▶ WHAT YOU SHOULD DO: Copy word for word the lines of the items from the line with "Check: Digital scale - weight indicated." to the line with "Recorded weight: 92.7 (kg)", including both of those lines and nothing else.

##########

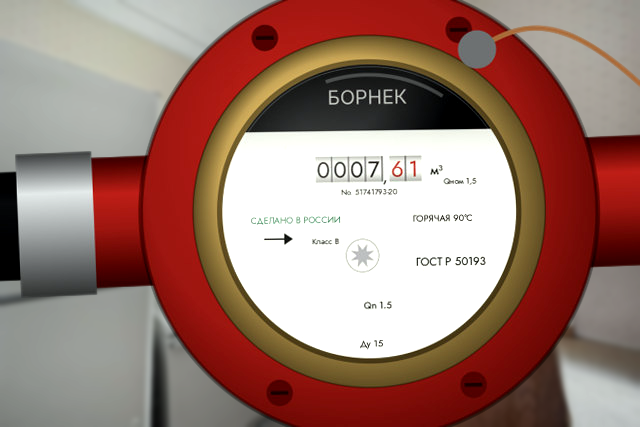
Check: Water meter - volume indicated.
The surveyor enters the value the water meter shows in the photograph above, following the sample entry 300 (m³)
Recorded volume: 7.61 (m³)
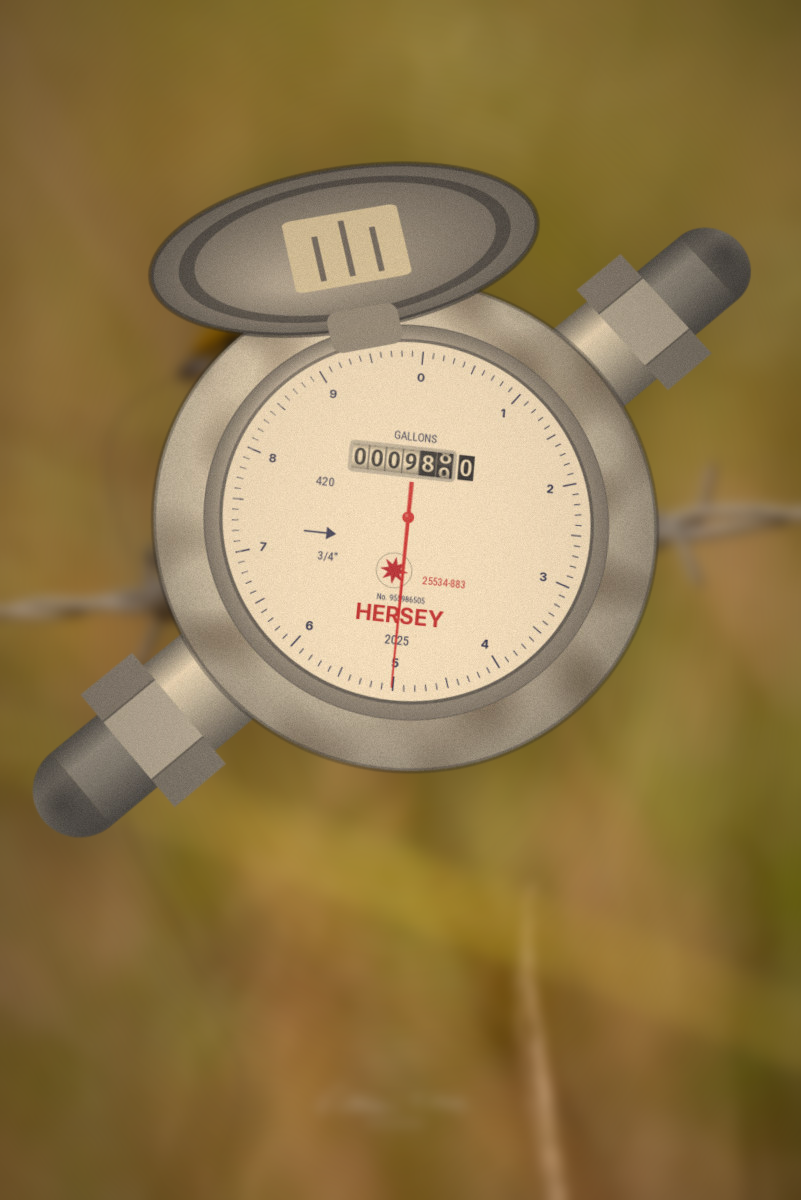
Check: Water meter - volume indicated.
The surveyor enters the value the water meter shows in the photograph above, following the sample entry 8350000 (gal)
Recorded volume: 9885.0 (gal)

##########

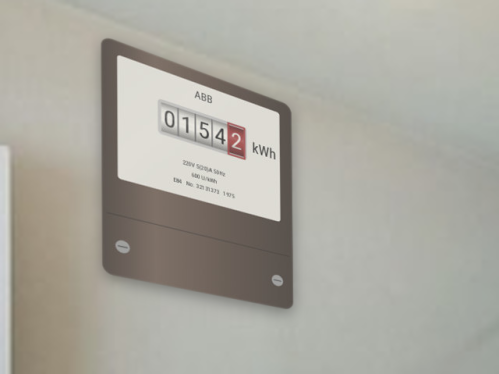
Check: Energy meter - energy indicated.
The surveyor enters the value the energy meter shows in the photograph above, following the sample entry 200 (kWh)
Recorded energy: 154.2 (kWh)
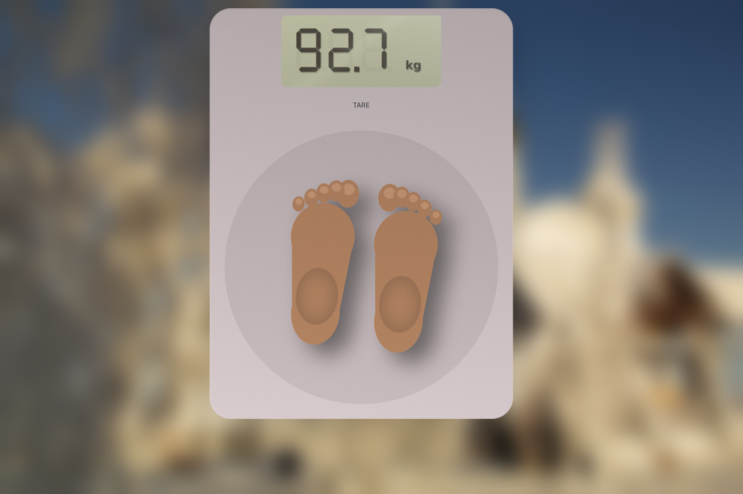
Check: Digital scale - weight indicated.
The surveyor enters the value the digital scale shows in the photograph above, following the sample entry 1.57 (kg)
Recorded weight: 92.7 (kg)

##########

▶ WRITTEN ANSWER:
Check: Digital scale - weight indicated.
The surveyor enters the value the digital scale shows in the photograph above, following the sample entry 1.57 (kg)
Recorded weight: 92.7 (kg)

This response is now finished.